== DATA TO USE ==

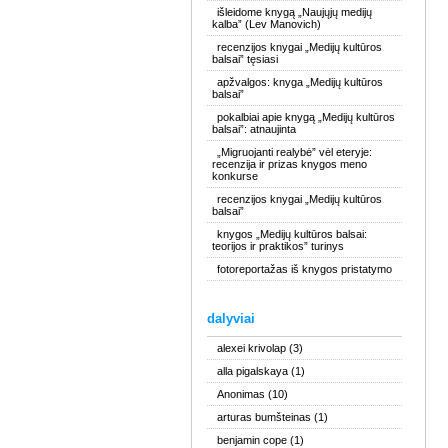
išleidome knygą „Naujųjų medijų
kalba” (Lev Manovich)
recenzijos knygai „Medijų kultūros
balsai” tęsiasi
apžvalgos: knyga „Medijų kultūros
balsai”
pokalbiai apie knygą „Medijų kultūros
balsai”: atnaujinta
„Migruojanti realybė” vėl eteryje:
recenzija ir prizas knygos meno
konkurse
recenzijos knygai „Medijų kultūros
balsai”
knygos „Medijų kultūros balsai:
teorijos ir praktikos” turinys
fotoreportažas iš knygos pristatymo
dalyviai
alexei krivolap
(3)
alla pigalskaya
(1)
Anonimas
(10)
arturas bumšteinas
(1)
benjamin cope
(1)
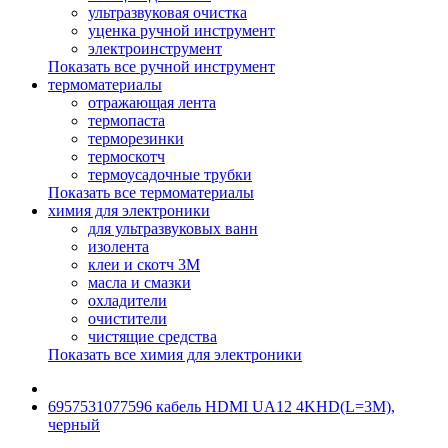
ультразвуковая очистка
уценка ручной инструмент
электроинструмент
Показать все ручной инструмент
термоматериалы
отражающая лента
термопаста
терморезинки
термоскотч
термоусадочные трубки
Показать все термоматериалы
химия для электроники
для ультразвуковых ванн
изолента
клеи и скотч 3М
масла и смазки
охладители
очистители
чистящие средства
Показать все химия для электроники
6957531077596 кабель HDMI UA12 4KHD(L=3M),
черный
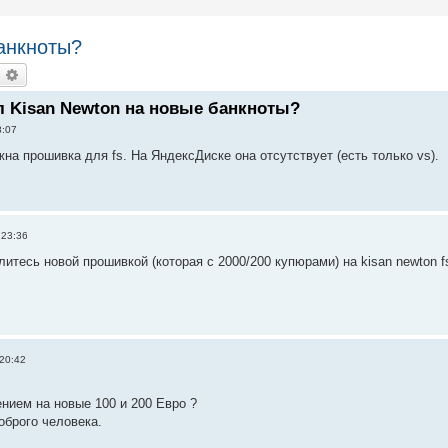
анкноты?
оиск
Расширенный поиск
л Kisan Newton на новые банкноты?
8:07
а прошивка для fs. На ЯндексДиске она отсутствует (есть только vs).
 23:36
литесь новой прошивкой (которая с 2000/200 купюрами) на kisan newton f
20:42
нием на новые 100 и 200 Евро ?
оброго человека.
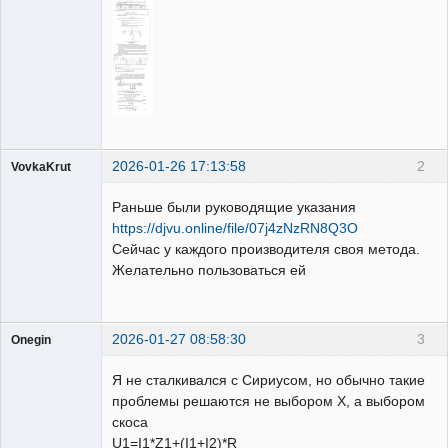
2026-01-26 17:13:58
2
VovkaKrut
Пользователь
Раньше были руководящие указания
Неактивен
https://djvu.online/file/07j4zNzRN8Q3O
Сейчас у каждого производителя своя метода.
Желательно пользоваться ей
2026-01-27 08:58:30
3
Onegin
Пользователь
Я не сталкивался с Сириусом, но обычно такие
Неактивен
проблемы решаются не выбором X, а выбором
скоса
U1=I1*Z1+(I1+I2)*R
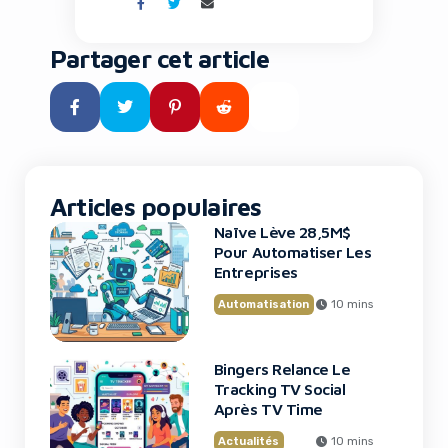
loin de tout cloud dans des
environnements extrêmes, et
où des espèces éteintes depuis
Partager cet article
des millénaires pourraient
fouler à nouveau notre planète
grâce à la biologie de synthèse.
Ce n’est plus de la science-
fiction : c’est le […]
Articles populaires
Naïve Lève 28,5M$
Pour Automatiser Les
Entreprises
Automatisation
10 mins
Bingers Relance Le
Tracking TV Social
Après TV Time
Actualités
10 mins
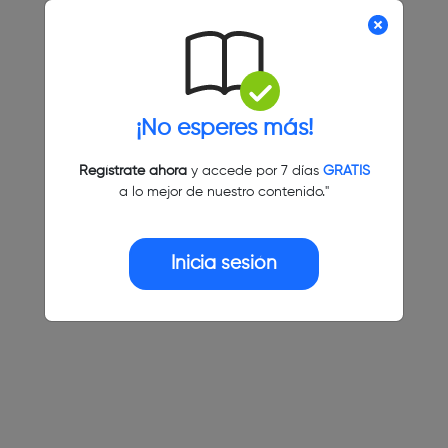
¡No esperes más!
Regístrate ahora
y accede por 7 días
GRATIS
a lo mejor de nuestro contenido."
Inicia sesión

===

TO-DO ITEM.
Rewrite the text of all the entries above as a single JSON list of strings, one string per line, skipping blank lines. Leave the picture markers out of the answer.

REPLY.
[
  "išleidome knygą „Naujųjų medijų",
  "kalba” (Lev Manovich)",
  "recenzijos knygai „Medijų kultūros",
  "balsai” tęsiasi",
  "apžvalgos: knyga „Medijų kultūros",
  "balsai”",
  "pokalbiai apie knygą „Medijų kultūros",
  "balsai”: atnaujinta",
  "„Migruojanti realybė” vėl eteryje:",
  "recenzija ir prizas knygos meno",
  "konkurse",
  "recenzijos knygai „Medijų kultūros",
  "balsai”",
  "knygos „Medijų kultūros balsai:",
  "teorijos ir praktikos” turinys",
  "fotoreportažas iš knygos pristatymo",
  "dalyviai",
  "alexei krivolap",
  "(3)",
  "alla pigalskaya",
  "(1)",
  "Anonimas",
  "(10)",
  "arturas bumšteinas",
  "(1)",
  "benjamin cope",
  "(1)",
  "ультразвуковая очистка",
  "уценка ручной инструмент",
  "электроинструмент",
  "Показать все ручной инструмент",
  "термоматериалы",
  "отражающая лента",
  "термопаста",
  "терморезинки",
  "термоскотч",
  "термоусадочные трубки",
  "Показать все термоматериалы",
  "химия для электроники",
  "для ультразвуковых ванн",
  "изолента",
  "клеи и скотч 3М",
  "масла и смазки",
  "охладители",
  "очистители",
  "чистящие средства",
  "Показать все химия для электроники",
  "6957531077596 кабель HDMI UA12 4KHD(L=3M),",
  "черный",
  "анкноты?",
  "оиск",
  "Расширенный поиск",
  "л Kisan Newton на новые банкноты?",
  "8:07",
  "а прошивка для fs. На ЯндексДиске она отсутствует (есть только vs).",
  " 23:36",
  "литесь новой прошивкой (которая с 2000/200 купюрами) на kisan newton f",
  "20:42",
  "нием на новые 100 и 200 Евро ?",
  "оброго человека.",
  "2026-01-26 17:13:58",
  "2",
  "VovkaKrut",
  "Пользователь",
  "Раньше были руководящие указания",
  "Неактивен",
  "https://djvu.online/file/07j4zNzRN8Q3O",
  "Сейчас у каждого производителя своя метода.",
  "Желательно пользоваться ей",
  "2026-01-27 08:58:30",
  "3",
  "Onegin",
  "Пользователь",
  "Я не сталкивался с Сириусом, но обычно такие",
  "Неактивен",
  "проблемы решаются не выбором X, а выбором",
  "скоса",
  "U1=I1*Z1+(I1+I2)*R",
  "loin de tout cloud dans des",
  "environnements extrêmes, et",
  "où des espèces éteintes depuis",
  "Partager cet article",
  "des millénaires pourraient",
  "fouler à nouveau notre planète",
  "grâce à la biologie de synthèse.",
  "Ce n’est plus de la science-",
  "fiction : c’est le […]",
  "Articles populaires",
  "Naïve Lève 28,5M$",
  "Pour Automatiser Les",
  "Entreprises",
  "Automatisation",
  "10 mins",
  "Bingers Relance Le",
  "Tracking TV Social",
  "Après TV Time",
  "Actualités",
  "10 mins",
  "¡No esperes más!",
  "Regístrate ahora",
  "y accede por 7 días",
  "GRATIS",
  "a lo mejor de nuestro contenido.\"",
  "Inicia sesión"
]